Start of Data for analysis
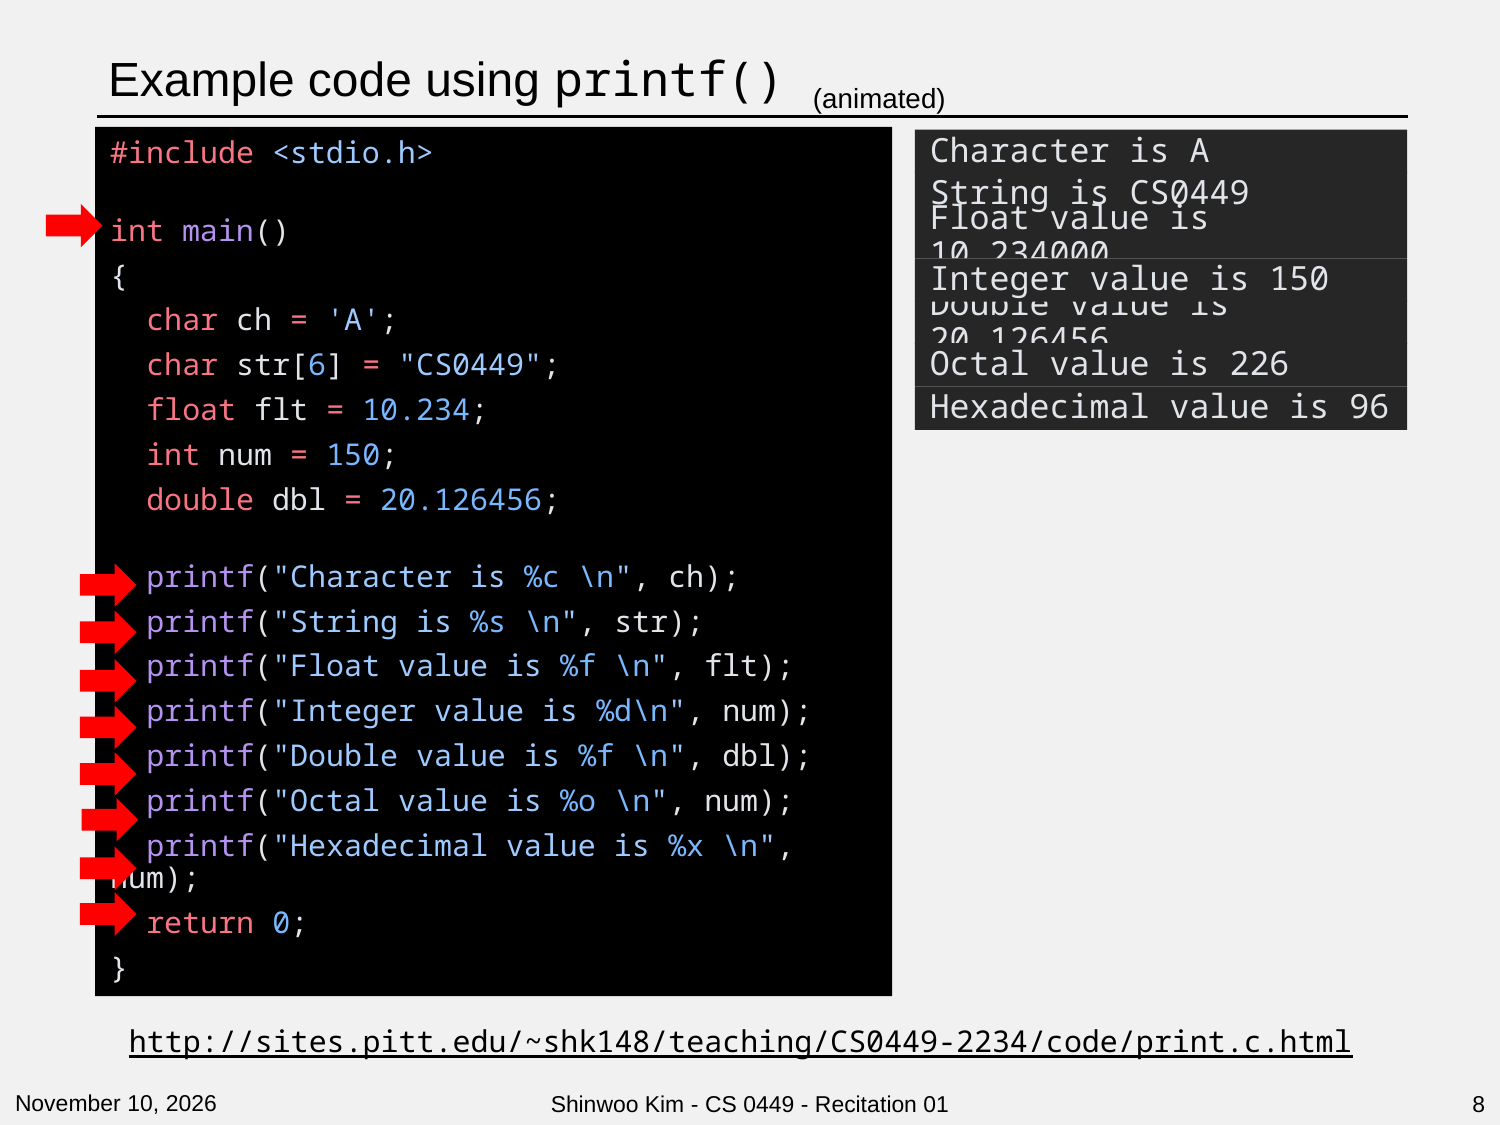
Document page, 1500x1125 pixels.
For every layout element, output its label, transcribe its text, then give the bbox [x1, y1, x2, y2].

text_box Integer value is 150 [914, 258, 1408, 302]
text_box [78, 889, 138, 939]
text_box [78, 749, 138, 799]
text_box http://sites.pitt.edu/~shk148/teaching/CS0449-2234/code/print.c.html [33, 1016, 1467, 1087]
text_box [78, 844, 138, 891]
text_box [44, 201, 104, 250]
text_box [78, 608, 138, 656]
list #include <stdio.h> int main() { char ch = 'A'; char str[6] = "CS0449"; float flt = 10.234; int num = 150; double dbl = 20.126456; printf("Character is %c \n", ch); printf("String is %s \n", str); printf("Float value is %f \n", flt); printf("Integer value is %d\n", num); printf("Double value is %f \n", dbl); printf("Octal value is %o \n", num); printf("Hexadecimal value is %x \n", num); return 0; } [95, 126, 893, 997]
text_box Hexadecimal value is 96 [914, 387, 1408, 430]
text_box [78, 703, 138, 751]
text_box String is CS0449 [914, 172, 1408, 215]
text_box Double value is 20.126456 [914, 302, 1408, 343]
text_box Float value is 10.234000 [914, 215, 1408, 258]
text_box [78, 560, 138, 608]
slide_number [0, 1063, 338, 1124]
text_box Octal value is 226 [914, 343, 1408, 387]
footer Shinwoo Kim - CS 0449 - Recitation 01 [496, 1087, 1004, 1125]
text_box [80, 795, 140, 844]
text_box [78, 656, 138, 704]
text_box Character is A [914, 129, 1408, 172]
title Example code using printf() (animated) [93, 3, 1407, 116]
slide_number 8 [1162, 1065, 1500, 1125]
End of Data for analysis
Start of Data for analysis
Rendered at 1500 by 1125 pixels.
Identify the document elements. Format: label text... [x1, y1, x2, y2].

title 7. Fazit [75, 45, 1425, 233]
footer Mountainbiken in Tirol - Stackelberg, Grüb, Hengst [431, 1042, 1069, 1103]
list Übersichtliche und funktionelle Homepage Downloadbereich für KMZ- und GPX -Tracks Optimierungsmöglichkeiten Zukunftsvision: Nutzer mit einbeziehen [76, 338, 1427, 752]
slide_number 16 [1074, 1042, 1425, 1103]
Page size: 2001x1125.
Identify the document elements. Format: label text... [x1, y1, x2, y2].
End of Data for analysis
:: Task to carry out ::
Report how many lines in the data include the word "pixels". Nothing else is needed.

:: Solution to the exercise ::
2